“A Real Prince of a…Person”

060712-music-evolution-Prince.jpgYesterday we were all alerted to the horrific news that Prince Rogers Nelson died at age 57. Most of us knew him only by his singular name—Prince! Like Cher, or Aretha, or Beyoncé he did not need a last name for the entire world to recognize this towering talent. Prince became the soundtrack of the 80s, 90s, and 2000s. But this blog is less about his talent than about him as a person who brought us all to a new level of awareness about what it means to be fully human.

By all accounts we should have never heard of Prince, let alone have made him a mega-star. He was diminutive standing only 5’2” tall. Despite his size he was an accomplished basketball player. He was painfully shy, giving few interviews. He was a Jehovah Witness, practicing a faith outside the mainstream of US religions. He was not constrained to traditional gender representations. He wore heels, make up, and complex hairstyles. To be sure Prince was not the first artist to do the things he did. Little Richard was every bit as “flamboyant” in his stage persona as Prince. But Little Richard’s appeal was more limited to African American audiences. Prince was a worldwide phenomenon. Michael Jackson exhibited some of the same qualities as Prince but as fans we grew up with Michael—from a cute little brown boy to a man who was almost unrecognizable to us. Prince burst on the world scene already having embraced a hybrid, androgynous identity. Little Jimmy Scott was a vocalist in the 1950s and 60s who suffered from Kallman’s Syndrome that resulted in stunted growth and a voice that sounded like a women. His audiences were in small jazz clubs and to this day few people have ever heard of him.
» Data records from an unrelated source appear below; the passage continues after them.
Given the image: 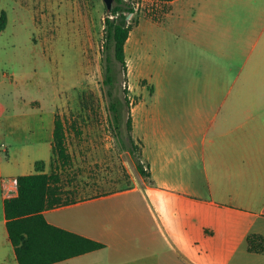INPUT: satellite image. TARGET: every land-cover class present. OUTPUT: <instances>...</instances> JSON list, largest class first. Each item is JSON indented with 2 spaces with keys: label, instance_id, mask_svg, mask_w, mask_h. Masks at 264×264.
Masks as SVG:
<instances>
[{
  "label": "crops",
  "instance_id": "1",
  "mask_svg": "<svg viewBox=\"0 0 264 264\" xmlns=\"http://www.w3.org/2000/svg\"><path fill=\"white\" fill-rule=\"evenodd\" d=\"M157 3L167 12L140 21L125 45L129 82H145L129 115L151 176L45 210L106 245L53 264H264L248 244L264 240V0ZM52 142L53 132L38 138L44 153L28 151L10 178L0 157V264H19L10 180L36 173L38 159L50 173Z\"/></svg>",
  "mask_w": 264,
  "mask_h": 264
},
{
  "label": "rangeland",
  "instance_id": "2",
  "mask_svg": "<svg viewBox=\"0 0 264 264\" xmlns=\"http://www.w3.org/2000/svg\"><path fill=\"white\" fill-rule=\"evenodd\" d=\"M128 1L136 2L135 14L128 15L134 28L144 19L159 18L168 7L151 0ZM0 3L7 13L6 29L0 31V157L5 175L26 171L16 165L28 151L31 157L44 153L35 151L38 138L51 135L60 115L73 155L72 165L62 170L63 199L125 190L147 180L129 150L140 144L129 138L127 110L121 134L111 119L104 84V0ZM144 83L129 82L130 101L139 98ZM125 88L119 74L113 93L123 102Z\"/></svg>",
  "mask_w": 264,
  "mask_h": 264
},
{
  "label": "trees",
  "instance_id": "3",
  "mask_svg": "<svg viewBox=\"0 0 264 264\" xmlns=\"http://www.w3.org/2000/svg\"><path fill=\"white\" fill-rule=\"evenodd\" d=\"M151 1L170 2L173 0ZM135 12V1L115 0L112 11L108 12L105 19L106 37L104 43L106 53L104 57V84L108 86L107 94L111 119L116 133L121 134L125 120L124 110H127L126 125L133 145V121L129 115L131 101L125 45L134 28V24L128 15L135 14ZM6 24L7 13L3 10L0 16V31L6 29ZM119 74H123L124 83H126L124 102L116 98L113 93ZM66 131L63 118L57 115L54 120L50 173L45 172L44 160L36 161V173L18 176V195L9 197L4 202L6 226L19 264H53L106 247L100 241L57 227L49 223L44 216V211L47 209L68 205L76 201V199H63L60 185L62 170L73 163V155L69 149ZM124 148L127 149L128 147L124 146ZM129 150L134 156L138 172L144 177H150L149 166L142 161L141 145L133 146ZM262 214L264 215V209ZM248 244L250 251L264 252L262 236L250 235Z\"/></svg>",
  "mask_w": 264,
  "mask_h": 264
},
{
  "label": "built area",
  "instance_id": "4",
  "mask_svg": "<svg viewBox=\"0 0 264 264\" xmlns=\"http://www.w3.org/2000/svg\"><path fill=\"white\" fill-rule=\"evenodd\" d=\"M12 185H13V190H10V197H15L18 195V183H17V179H11L10 180Z\"/></svg>",
  "mask_w": 264,
  "mask_h": 264
},
{
  "label": "water",
  "instance_id": "5",
  "mask_svg": "<svg viewBox=\"0 0 264 264\" xmlns=\"http://www.w3.org/2000/svg\"><path fill=\"white\" fill-rule=\"evenodd\" d=\"M104 2L106 4L108 12H111L114 7L115 0H104Z\"/></svg>",
  "mask_w": 264,
  "mask_h": 264
},
{
  "label": "flooded vegetation",
  "instance_id": "6",
  "mask_svg": "<svg viewBox=\"0 0 264 264\" xmlns=\"http://www.w3.org/2000/svg\"><path fill=\"white\" fill-rule=\"evenodd\" d=\"M116 83V82H115Z\"/></svg>",
  "mask_w": 264,
  "mask_h": 264
}]
</instances>
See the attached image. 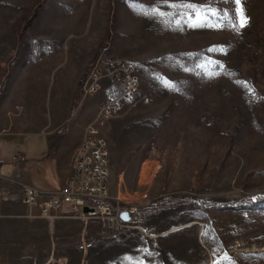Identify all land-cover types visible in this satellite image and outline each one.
I'll return each mask as SVG.
<instances>
[{"label": "rangeland", "instance_id": "rangeland-1", "mask_svg": "<svg viewBox=\"0 0 264 264\" xmlns=\"http://www.w3.org/2000/svg\"><path fill=\"white\" fill-rule=\"evenodd\" d=\"M181 2L221 15L194 27L168 6ZM241 6L243 28L234 0H0L1 164L18 182L58 192L72 174L60 148L75 157L72 128L118 90L82 99L99 58L135 63L151 99L101 131L110 195L138 206L139 228L35 222L16 199L0 217L3 264L264 261V0ZM16 153L27 158L18 171Z\"/></svg>", "mask_w": 264, "mask_h": 264}, {"label": "built area", "instance_id": "built-area-1", "mask_svg": "<svg viewBox=\"0 0 264 264\" xmlns=\"http://www.w3.org/2000/svg\"><path fill=\"white\" fill-rule=\"evenodd\" d=\"M106 88L118 90L100 102L95 117L85 126L74 158L73 173L65 179L60 191L42 192L16 178L6 177L1 173L0 162V217L6 203L19 199L27 209L25 218L35 222L52 224L62 219L79 218L85 224L97 222L113 234L139 228L138 206L110 195L111 148L101 131L117 117L151 104V99L146 94L140 96L141 78L137 65L126 59L99 58L82 86V99ZM14 160L24 164L27 158L16 153ZM65 205L72 207V213L63 212ZM85 208L89 209L87 213ZM124 213L130 215L129 221L122 218ZM243 264H264V261L246 259Z\"/></svg>", "mask_w": 264, "mask_h": 264}, {"label": "snow or ice", "instance_id": "snow-or-ice-1", "mask_svg": "<svg viewBox=\"0 0 264 264\" xmlns=\"http://www.w3.org/2000/svg\"><path fill=\"white\" fill-rule=\"evenodd\" d=\"M234 3L236 5V14H237V21L238 23L233 24V27H239L243 28L247 26L248 23V18L244 15V9L241 6L242 5V0H234ZM169 7L172 8H183L187 9L188 12L185 13L187 18L191 21L192 19H195L197 21L196 24H193L192 26H209V21L211 18H215L220 16L221 14L215 11L214 9H211L209 7L205 6H197L192 3H185L181 2L179 4H168ZM142 7V6H141ZM151 11V12H156V9H147L145 10ZM159 15H163L162 13H159ZM227 14H223V20H227ZM221 21L220 20H215L213 19V22L210 26L214 27H220L221 26ZM251 92V90H250Z\"/></svg>", "mask_w": 264, "mask_h": 264}, {"label": "crops", "instance_id": "crops-1", "mask_svg": "<svg viewBox=\"0 0 264 264\" xmlns=\"http://www.w3.org/2000/svg\"><path fill=\"white\" fill-rule=\"evenodd\" d=\"M82 128H83V126H82ZM79 125L78 126H76L75 125V127H73L72 128V132H74V131H77V133H78V135L79 136H81V142H82V138H83V130H84V128H83V130L82 131H80V129H82ZM64 129L63 128H61V130H60V132H62ZM70 135H72V134H70ZM70 135L66 138V140H65V142H67V140H68V138L70 137ZM1 140H2V137L0 138V144H1ZM80 145H81V143H80ZM80 145H79V147H80ZM78 147V148H79ZM78 148H77V150H78ZM60 150H61V155H62V157H64V160L66 159V158H69V159H71V161H72V163H73V165H74V158L75 157H72V154H73V152H72V154L71 153H68V151H66V149H65V147H61L60 148ZM77 150H76V153H77ZM76 153H75V156H76ZM73 156H74V154H73ZM1 158H3V155H2V153L0 152V162H1ZM13 160H14V158H13ZM23 165L24 164H17L15 161H14V163L12 164V169L14 170V171H18V169L20 168V167H23ZM60 165H61V162H59V164H58V167H60ZM10 167L8 166V167H6L5 165H3L2 164V168H1V173L3 174V175H5L6 177H11L12 175H10V169H9ZM73 170H74V168H73ZM73 173V172H72ZM17 177H19L20 175L19 174H17L16 175ZM31 185V184H30ZM34 187V186H33ZM13 208V204H8V203H6L5 205H4V207H3V209H2V213H3V210L4 209H6V210H11ZM17 208H19L18 206H17ZM20 209H21V207H20ZM26 212H27V209H26ZM3 253H4V251H3V249L0 247V264H3Z\"/></svg>", "mask_w": 264, "mask_h": 264}, {"label": "water", "instance_id": "water-1", "mask_svg": "<svg viewBox=\"0 0 264 264\" xmlns=\"http://www.w3.org/2000/svg\"><path fill=\"white\" fill-rule=\"evenodd\" d=\"M86 213L89 211V209L88 208H85V210H84ZM122 218L125 220V221H129L130 220V215L128 214V213H124L123 215H122Z\"/></svg>", "mask_w": 264, "mask_h": 264}, {"label": "trees", "instance_id": "trees-1", "mask_svg": "<svg viewBox=\"0 0 264 264\" xmlns=\"http://www.w3.org/2000/svg\"><path fill=\"white\" fill-rule=\"evenodd\" d=\"M35 18H37V15H34ZM32 22V20H31ZM92 65H94V63L91 64V67H93ZM89 75V70L86 69L84 75L82 76L83 80L81 82H84V80L87 78V76Z\"/></svg>", "mask_w": 264, "mask_h": 264}]
</instances>
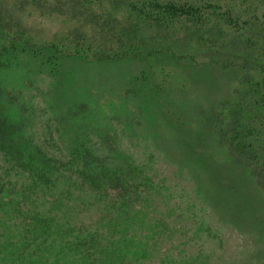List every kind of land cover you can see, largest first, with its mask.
Listing matches in <instances>:
<instances>
[{
  "label": "trees",
  "instance_id": "1",
  "mask_svg": "<svg viewBox=\"0 0 264 264\" xmlns=\"http://www.w3.org/2000/svg\"><path fill=\"white\" fill-rule=\"evenodd\" d=\"M256 10L264 21V5ZM11 33L18 34L0 31V69L20 67L28 76L26 89H0V264H191L201 254L194 244L203 239L202 225L210 230L223 222L240 232L239 200L222 180L238 176L239 167L215 169L195 147L209 137L208 125L192 136L180 133L173 126L182 119L164 117L156 106L147 119L160 148L118 146L110 127L102 131L97 120L104 109L124 123L127 109L100 105L95 91L83 97V85L63 80L79 74L70 71V60L95 66L153 50L138 55L127 46L95 49L67 36L34 43L27 35V45L19 48ZM241 69L256 70L264 90V59H246ZM201 71L194 81H201ZM39 74L50 80L45 93L29 79ZM132 79L127 89L143 81L142 74ZM87 81V88L98 82ZM189 101L178 103L190 109ZM260 148L242 145L240 152L257 163L251 168L255 188L264 192Z\"/></svg>",
  "mask_w": 264,
  "mask_h": 264
},
{
  "label": "rangeland",
  "instance_id": "2",
  "mask_svg": "<svg viewBox=\"0 0 264 264\" xmlns=\"http://www.w3.org/2000/svg\"><path fill=\"white\" fill-rule=\"evenodd\" d=\"M262 5V0H0V31L18 33L11 34L17 35L19 48L27 45V35L34 43L51 44L67 36L73 44L78 39L95 49L127 46L138 55L153 50L139 59L105 60L95 66L68 62L70 71L79 74L63 80L83 85V97L92 89L100 105L109 103L118 111L120 103L127 109L124 123L112 120L104 109L97 120L102 131L110 127L118 146L159 149L156 129L147 119L158 106L164 117L182 119L173 126L180 133L192 136L210 127L204 130L207 139L190 144L200 147L207 164L239 167L238 176L222 180L233 192L229 195L239 200L234 207L240 232L223 222L213 223L210 230L202 225L203 239L194 244L201 254L191 264H264V192L255 188L251 168L257 163L240 152L248 144L264 149L261 76L241 69L246 59H264V21L256 10ZM91 66L96 72L92 77ZM200 70L201 81L196 82ZM141 74L143 81L127 89V82ZM27 76L20 67L0 69V89H26ZM90 78L98 82L87 88ZM29 79L42 92L48 90L50 80L43 74ZM183 98L190 99V109L179 106ZM242 177L247 185H241Z\"/></svg>",
  "mask_w": 264,
  "mask_h": 264
}]
</instances>
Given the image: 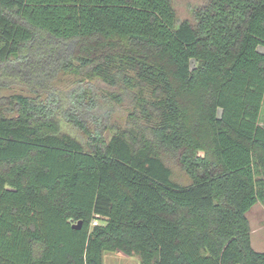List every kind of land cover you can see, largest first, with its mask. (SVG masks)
<instances>
[{"label": "trees", "instance_id": "obj_1", "mask_svg": "<svg viewBox=\"0 0 264 264\" xmlns=\"http://www.w3.org/2000/svg\"><path fill=\"white\" fill-rule=\"evenodd\" d=\"M194 14L179 21L171 0H0V73L45 86L76 59L139 88L131 126L87 145L41 96L9 95L0 264H104L105 252L264 264L247 218L264 205V0H209ZM79 104L70 121L85 129ZM163 150L178 153L189 184L173 180Z\"/></svg>", "mask_w": 264, "mask_h": 264}, {"label": "rangeland", "instance_id": "obj_2", "mask_svg": "<svg viewBox=\"0 0 264 264\" xmlns=\"http://www.w3.org/2000/svg\"><path fill=\"white\" fill-rule=\"evenodd\" d=\"M176 10L178 20H190L195 23V12L203 8L209 0H171ZM83 63V62H82ZM79 60L67 64V67H56L53 75L43 79L45 86L36 85L28 80H23L11 73H0V98L4 106L0 113H10L9 95L21 93L28 96H41L51 107L55 119L59 122L64 133L72 135L85 145L91 142L90 133L101 131L110 138L112 130L120 127L131 126V113L137 107V95L139 88H131L120 83L111 84L105 81L101 75L93 74L90 68L83 67ZM41 67H39L40 72ZM151 97V92L144 91ZM136 96V97H135ZM53 97L56 100L53 101ZM88 107V112L79 117L85 125V129L70 121L69 114L74 106L81 105L79 100ZM261 124L264 125V101L261 111ZM162 157L173 172V180L182 185L189 184L191 178L184 169L178 153L172 150H163ZM251 239L253 247L264 252V205L255 204L248 212ZM101 223V221L99 220ZM104 264H140L139 255H126L121 252H105Z\"/></svg>", "mask_w": 264, "mask_h": 264}, {"label": "water", "instance_id": "obj_3", "mask_svg": "<svg viewBox=\"0 0 264 264\" xmlns=\"http://www.w3.org/2000/svg\"><path fill=\"white\" fill-rule=\"evenodd\" d=\"M75 228H81L82 227V222L80 221L79 223H76L73 225Z\"/></svg>", "mask_w": 264, "mask_h": 264}, {"label": "built area", "instance_id": "obj_4", "mask_svg": "<svg viewBox=\"0 0 264 264\" xmlns=\"http://www.w3.org/2000/svg\"><path fill=\"white\" fill-rule=\"evenodd\" d=\"M99 223V219L98 218H95L92 222L93 225H97Z\"/></svg>", "mask_w": 264, "mask_h": 264}]
</instances>
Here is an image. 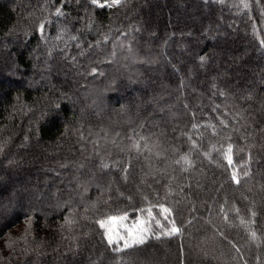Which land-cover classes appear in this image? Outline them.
<instances>
[{
  "label": "trees",
  "instance_id": "trees-1",
  "mask_svg": "<svg viewBox=\"0 0 264 264\" xmlns=\"http://www.w3.org/2000/svg\"><path fill=\"white\" fill-rule=\"evenodd\" d=\"M111 3L0 0V264H264V0Z\"/></svg>",
  "mask_w": 264,
  "mask_h": 264
},
{
  "label": "snow or ice",
  "instance_id": "snow-or-ice-1",
  "mask_svg": "<svg viewBox=\"0 0 264 264\" xmlns=\"http://www.w3.org/2000/svg\"><path fill=\"white\" fill-rule=\"evenodd\" d=\"M93 3H97L98 0H92ZM120 2V0H112V3L109 4L108 6L111 7L114 4H118ZM103 6V5H101ZM229 152H231V149H229ZM228 161L229 163H231V156H228ZM233 180H236V175L235 173L233 174ZM238 182V181H237ZM169 210L166 208L162 209V212L167 213ZM149 213V217L151 219H155V217H152V213H151V209L148 210ZM117 219L119 220H125L127 219L126 216L123 217H110L108 219V221H100V227L101 228H106V235H107V240H108V244L112 245V244H119L120 241H123V247L124 249L127 248H131L133 246H138V245H142L146 242L147 239V234L150 232L151 229V224L148 223L147 226L144 225V222H141V224L139 226H134L133 229H125L126 235H121L118 231L115 233V236L112 233V229L111 228H107V225L109 222H116ZM165 219H167V217H165ZM155 223L158 227H163V225L160 224L159 220H155ZM179 229H177L175 226H173L171 228V230L169 232H166L165 235H172L175 233H178ZM157 239H159V237H156ZM117 251H121L123 249L117 248Z\"/></svg>",
  "mask_w": 264,
  "mask_h": 264
},
{
  "label": "rangeland",
  "instance_id": "rangeland-1",
  "mask_svg": "<svg viewBox=\"0 0 264 264\" xmlns=\"http://www.w3.org/2000/svg\"><path fill=\"white\" fill-rule=\"evenodd\" d=\"M159 8L158 9H160V8H162V9H165V2L164 1H160V3H159ZM142 16H144V15H142ZM145 17V16H144ZM126 44V42H121L120 43V47L122 48L124 45ZM210 47V46H209ZM213 47V46H212ZM211 47V48H212ZM121 48H119V49H121ZM127 58V57H126ZM121 60H123V58H121ZM130 61H132V59L130 60ZM201 65H202V67H205V66H207L206 64H205V62L204 63H201ZM175 73L177 74L178 72L177 71H175ZM212 92H216V89H213L212 88ZM132 93V95L134 96V97H136V92H131ZM217 104V103H216ZM215 104V105H216ZM149 104L148 103H145L144 104V108H149ZM198 106V105H197ZM194 150H199L197 147L196 148H194ZM200 153L204 156V158H205V155L203 154V152L202 151H200ZM205 161L208 163V165L210 166V168L211 169H215V168H218V164L217 163H215V162H213V161H210V160H208L207 158H205ZM208 170H209V167L207 168ZM63 189V188H62ZM112 217H115V216H112ZM117 218H119V217H117ZM141 224V222L140 221H132V222H127L126 221V219L125 220H119V219H117V221L116 222H109L108 223V225H107V228H111L112 229V233H113V235L115 236V233L118 231L121 235H126V232H125V229L126 228H128V229H133L134 228V226H139ZM107 230V229H106ZM119 243H121V244H123V241H120Z\"/></svg>",
  "mask_w": 264,
  "mask_h": 264
}]
</instances>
Prince grew up being picked on in school. At 5’2” he was a regular victim of school bullies. Also, the fact that he was “pretty” had to exacerbate the taunts and victimization he experienced. However, as a master musician and shrewd businessman he broke all the rules. He was more than rhythm and blues, more than rock and roll. He was an accomplished singer and instrumentalist. He played the piano and the guitar. He appealed to women and men, LGBTQ and straight, Black, White, Latino, Asian, US., and international audiences. He defied categorization and that was his allure.

In his ability to defy conventions and entertain in ways we have not experienced in a generation Prince became the embodiment of the term unique. He reminded us a bit of Little Richard and James Brown. He seemed to grab a bit from Mick Jagger and David Bowie. His hairstyles alone were an adventure. Sometimes he work a curly mullet, next he wore a short, processed look, then he wore long shoulder length tresses that he shook with abandon. In his latter days he donned an Angela Davis-like Afro and continued to write amazing music and entertain at an incredible clip.

Prince also had a social conscious. In the days following the death of Baltimore’s Freddie Gray and insurrection in the streets, Prince performed a free concert for the community. He loved the people and he loved the music. He resisted our desire to put him in a box. He was a real prince of a person and now he has transitioned from this world to the next. All I can say is “Goodnight, Sweet Prince!”